Bildung, Migration, Klima: Einer Umfrage zufolge traut nur noch etwa ein Viertel der Bürger Regierung und Behörden zu, die großen Herausforderungen zu meistern.

Stand:

Eine große Zahl der Menschen in Deutschland ist offenbar desillusioniert, wie eine aktuelle Umfrage zeigt. Unterrichtsausfall an den Schulen, bei der Flüchtlingsaufnahme überforderte Kommunen, ewige Wartezeiten für Termine bei Behörden – die Problemliste des deutschen Staates ist lang.

Und das hat Folgen für das Vertrauen der Bürgerinnen und Bürger in seine Handlungsfähigkeit.: Viele sehen den Staat als zunehmend überfordert an. Einer am Dienstag veröffentlichen Befragung für die Beamtengewerkschaft dbb zufolge gehen derzeit nur noch 27 Prozent davon aus, dass der Staat in der Lage ist, seine Aufgaben etwa in der Bildungs-, Flüchtlings- oder Klimapolitik zu erfüllen.

Das waren zwei Prozentpunkte weniger als im vergangenen Jahr. 69 Prozent sahen ihn als überfordert an – vor einem Jahr waren es 66 Prozent gewesen. Damit sei das Vertrauen in die Handlungsfähigkeit ihres Staates „auf einen neuen Tiefpunkt gesunken“, erklärte der dbb-Bundesvorsitzende Ulrich Silberbach.

Es gibt jemanden im Kanzleramt, der hat gesagt, wer bei mir Führung bestellt, der bekommt sie. Das scheint sich bei den Bürgerinnen und Bürgern noch nicht so eingestellt zu haben.

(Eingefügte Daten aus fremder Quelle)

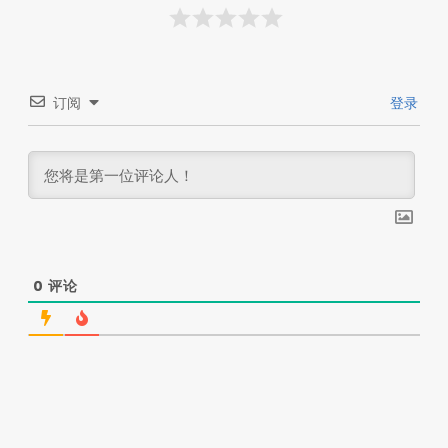
订阅
登录
0
评论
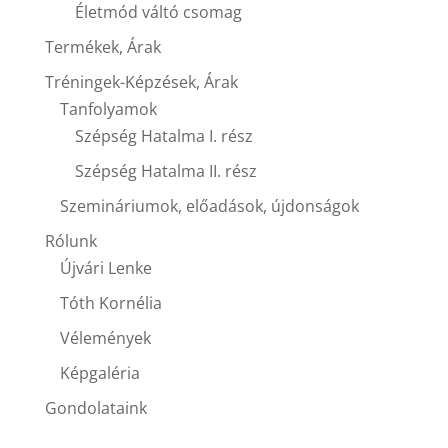
Életmód váltó csomag
Termékek, Árak
Tréningek-Képzések, Árak
Tanfolyamok
Szépség Hatalma I. rész
Szépség Hatalma II. rész
Szemináriumok, előadások, újdonságok
Rólunk
Újvári Lenke
Tóth Kornélia
Vélemények
Képgaléria
Gondolataink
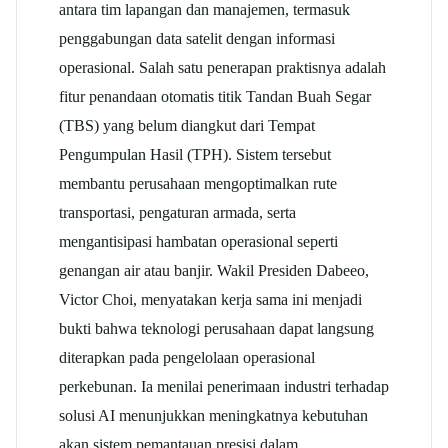
antara tim lapangan dan manajemen, termasuk
penggabungan data satelit dengan informasi
operasional.
Salah satu penerapan praktisnya adalah
fitur penandaan otomatis titik Tandan Buah Segar
(TBS) yang belum diangkut dari Tempat
Pengumpulan Hasil (TPH). Sistem tersebut
membantu perusahaan mengoptimalkan rute
transportasi, pengaturan armada, serta
mengantisipasi hambatan operasional seperti
genangan air atau banjir.
Wakil Presiden Dabeeo,
Victor Choi, menyatakan kerja sama ini menjadi
bukti bahwa teknologi perusahaan dapat langsung
diterapkan pada pengelolaan operasional
perkebunan.
Ia menilai penerimaan industri terhadap
solusi AI menunjukkan meningkatnya kebutuhan
akan sistem pemantauan presisi dalam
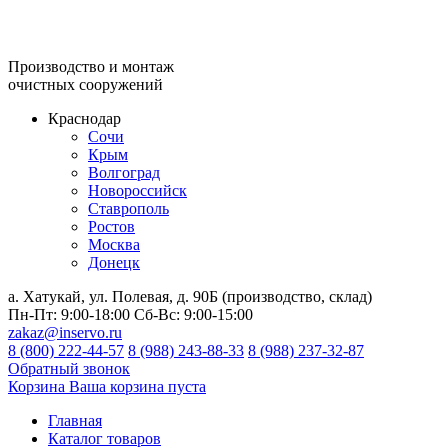
Производство и монтаж
очистных сооружений
Краснодар
Сочи
Крым
Волгоград
Новороссийск
Ставрополь
Ростов
Москва
Донецк
а. Хатукай, ул. Полевая, д. 90Б (производство, склад)
Пн-Пт:
9:00-18:00
Сб-Вс:
9:00-15:00
zakaz@inservo.ru
8 (800) 222-44-57
8 (988) 243-88-33
8 (988) 237-32-87
Обратный звонок
Корзина
Ваша корзина пуста
Главная
Каталог товаров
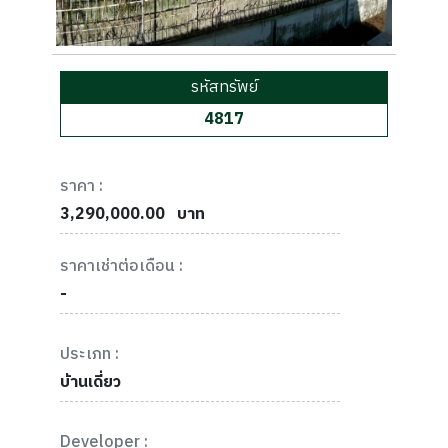
รหัสทรัพย์
4817
ราคา :
3,290,000.00
บาท
ราคาเช่าต่อเดือน :
-
ประเภท :
บ้านเดี่ยว
Developer :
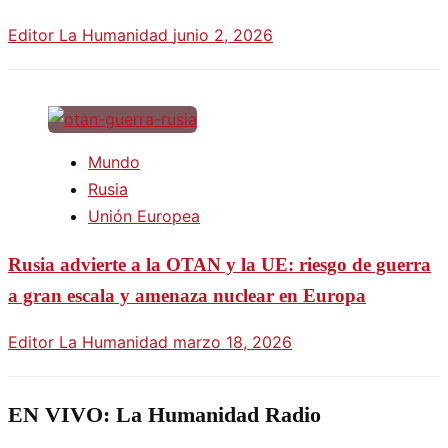
Editor La Humanidad
junio 2, 2026
Mundo
Rusia
Unión Europea
Rusia advierte a la OTAN y la UE: riesgo de guerra
a gran escala y amenaza nuclear en Europa
Editor La Humanidad
marzo 18, 2026
EN VIVO: La Humanidad Radio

Ulrich Silberbach, dbb-Bundesvorsitzender

Diese Zahlen seien „erschreckend“, so Silberbach – „weil wir natürlich in einer Zeit leben, wo wir merken, dass die Bürgerinnen und Bürger Orientierung brauchen, dass die Bürgerinnen und Bürger auch Führung brauchen“. Der Gewerkschafter konnte sich einen Seitenhieb auf Bundeskanzler Olaf Scholz (SPD) nicht verkneifen: „Es gibt jemanden im Kanzleramt, der hat gesagt, wer bei mir Führung bestellt, der bekommt sie. Das scheint sich bei den Bürgerinnen und Bürgern noch nicht so eingestellt zu haben.“

Insgesamt betrachten die Befragten nach dbb-Angaben die Aufrechterhaltung der sozialen Gerechtigkeit, die Verbesserung der Infrastruktur und Klimaschutz als wichtigste staatliche Aufgaben.

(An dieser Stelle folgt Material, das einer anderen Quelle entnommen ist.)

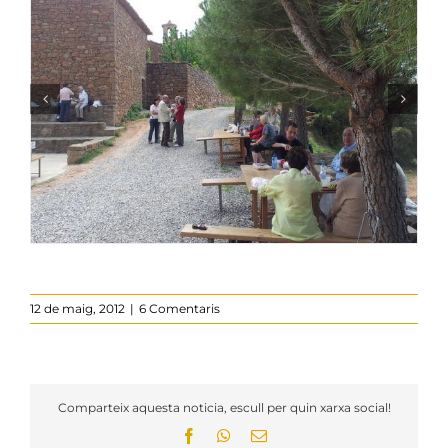
12 de maig, 2012
|
6 Comentaris
Comparteix aquesta noticia, escull per quin xarxa social!
Facebook
WhatsApp
Email:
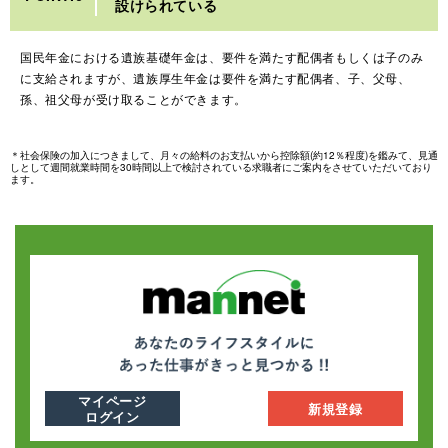
設けられている
国民年金における遺族基礎年金は、要件を満たす配偶者もしくは子のみ
に支給されますが、遺族厚生年金は要件を満たす配偶者、子、父母、
孫、祖父母が受け取ることができます。
＊社会保険の加入につきまして、月々の給料のお支払いから控除額(約12％程度)を鑑みて、見通
しとして週間就業時間を30時間以上で検討されている求職者にご案内をさせていただいており
ます。
マイページ
新規登録
ログイン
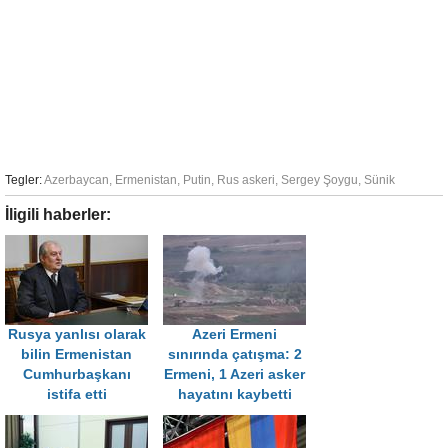
Tegler:
Azerbaycan
,
Ermenistan
,
Putin
,
Rus askeri
,
Sergey Şoygu
,
Sünik
İligili haberler:
Rusya yanlısı olarak
Azeri Ermeni
bilin Ermenistan
sınırında çatışma: 2
Cumhurbaşkanı
Ermeni, 1 Azeri asker
istifa etti
hayatını kaybetti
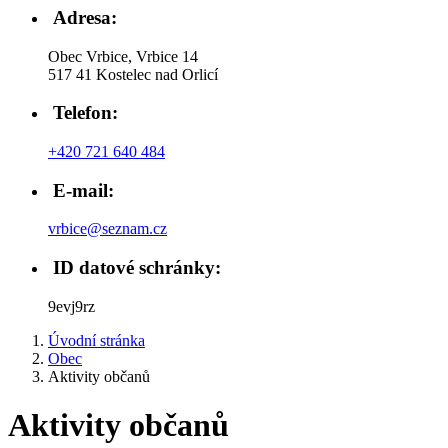
Adresa:
Obec Vrbice, Vrbice 14
517 41 Kostelec nad Orlicí
Telefon:
+420 721 640 484
E-mail:
vrbice@seznam.cz
ID datové schránky:
9evj9rz
Úvodní stránka
Obec
Aktivity občanů
Aktivity občanů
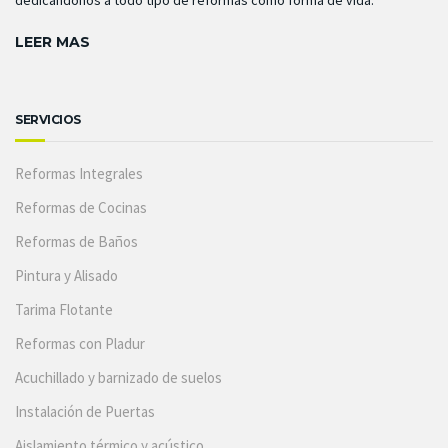
dedicándonos a todo tipo de reformas como forma de vida.
LEER MAS
SERVICIOS
Reformas Integrales
Reformas de Cocinas
Reformas de Baños
Pintura y Alisado
Tarima Flotante
Reformas con Pladur
Acuchillado y barnizado de suelos
Instalación de Puertas
Aislamiento térmico y acústico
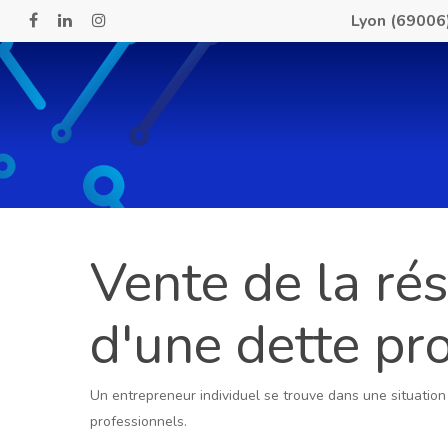
Skip
Lyon (69006
facebook
linkedin
instagram
to
main
content
Vente de la rés
d'une dette pro
Un entrepreneur individuel se trouve dans une situation
professionnels.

Besonders schlecht ist das Ansehen des Staates in Ostdeutschland. Dort waren 77 Prozent der Befragten davon überzeugt, dass er hinsichtlich seiner Aufgaben und der bestehenden Probleme überfordert sei – im Westen waren es 68 Prozent. Die schlechteste Meinung haben AfD-Anhänger. Von ihnen sehen gerade einmal sechs Prozent den Staat in der Lage, seine Aufgaben zu erfüllen. Bei Anhängern von CDU und CSU sind es der Umfrage zufolge 22 Prozent, bei Anhängern der FDP 34, der SPD 46 und der Grünen 52 Prozent.

Bei der Frage, auf welchen Feldern der Staat überfordert sei, hat es eine signifikante Veränderung gegeben. Während 2022 – kurz nach dem Beginn des Ukraine-Krieges – mit 17 Prozent die Energieversorgung ganz oben stand, ist es jetzt mit 26 Prozent die Asyl- und Flüchtlingspolitik. Die Energieversorgung kommt nur noch auf 7 Prozent. Sehr oft genannt wurden auch die Schul- und Bildungspolitik (19 Prozent) sowie der Klima- und Umweltschutz (17 Prozent).

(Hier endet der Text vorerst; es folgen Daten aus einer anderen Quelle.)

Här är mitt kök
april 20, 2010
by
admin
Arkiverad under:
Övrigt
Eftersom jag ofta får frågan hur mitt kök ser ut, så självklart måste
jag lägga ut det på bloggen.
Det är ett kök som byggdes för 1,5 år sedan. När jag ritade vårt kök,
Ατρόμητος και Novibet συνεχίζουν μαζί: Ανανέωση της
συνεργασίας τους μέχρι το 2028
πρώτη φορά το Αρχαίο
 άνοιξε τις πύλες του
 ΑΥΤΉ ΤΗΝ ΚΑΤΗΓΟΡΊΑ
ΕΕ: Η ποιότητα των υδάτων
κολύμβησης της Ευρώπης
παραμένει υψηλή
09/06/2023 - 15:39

Silberbach zeigte sich alarmiert. „Besonders bedenklich“ sei „dabei die sich immer stärker abzeichnende Spaltung der Gesellschaft“, sagte der ddb-Bundeschef. „Die Gräben zwischen Ost und West, arm und reich, je nach Bildungsabschluss werden tiefer, und der gesellschaftliche Stresslevel steigt.“

Forsa-Chef Güllner sieht HInweise auf Brüche in der Gesellschaft

Auch Forsa-Chef Manfred Güllner sagte, die Zahlen enthielten Hinweise auf Brüche in der Gesellschaft. Dies zeige sich etwa daran, welche staatliche Aufgaben als sehr wichtig angesehen würden. Im Westen hätten 47 Prozent der Befragten Investitionen in den Klimaschutz genannt, im Osten nur 37 Prozent.

Die Entlastung der Bürger wegen der gestiegenen Preise vor allem für Energie sei im Osten für 50 Prozent der Bürger sehr wichtig, im Westen nur für 37 Prozent. Die Schaffung gleicher Lebensverhältnisse in Stadt und Land sähen im Osten 43 Prozent der Menschen als sehr wichtig an, im Westen nur 27 Prozent.

80 Prozent der Befragten konstatieren in der Forsa-Umfrage eine „generelle Verrohung der Gesellschaft“. In diesem Zusammenhang warnte Silberbach auch vor zunehmender Aggressivität gegenüber Mitarbeitenden des öffentlichen Diensts. 54 Prozent von ihnen seien bereits selbst schon einmal beschimpft, bedroht oder sogar angegriffen worden, erklärte er. Dies sei ein „völlig inakzeptabler Wert“.

Die Beschäftigten des öffentlichen Diensts zahlten dabei „die Zeche für den generellen Ansehensverlust des Staates“, führte Silberbach weiter aus. Dies betreffe auch längst nicht nur den Bereich von Polizei und Rettungsdiensten, sondern auch Schulen, Jobcenter oder Bürgerämter.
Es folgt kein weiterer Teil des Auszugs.